§ **WHAT YOU WILL DO**: Can you copy every one of the items below word for word, leaving the pictures out of your answer?

§ **TASK MATERIAL**:
——

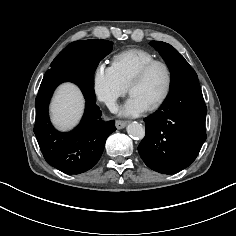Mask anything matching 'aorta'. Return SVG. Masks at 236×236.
<instances>
[{
  "label": "aorta",
  "instance_id": "obj_1",
  "mask_svg": "<svg viewBox=\"0 0 236 236\" xmlns=\"http://www.w3.org/2000/svg\"><path fill=\"white\" fill-rule=\"evenodd\" d=\"M127 133L131 138L141 140L145 136V128L142 124L132 122L127 126Z\"/></svg>",
  "mask_w": 236,
  "mask_h": 236
}]
</instances>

——

§ **CORRECT ANSWER**:
Mask anything matching 'aorta'. Return SVG. Masks at 236×236.
<instances>
[{
  "label": "aorta",
  "instance_id": "obj_1",
  "mask_svg": "<svg viewBox=\"0 0 236 236\" xmlns=\"http://www.w3.org/2000/svg\"><path fill=\"white\" fill-rule=\"evenodd\" d=\"M127 133L131 138L141 140L145 136V128L142 124L132 122L127 126Z\"/></svg>",
  "mask_w": 236,
  "mask_h": 236
}]
</instances>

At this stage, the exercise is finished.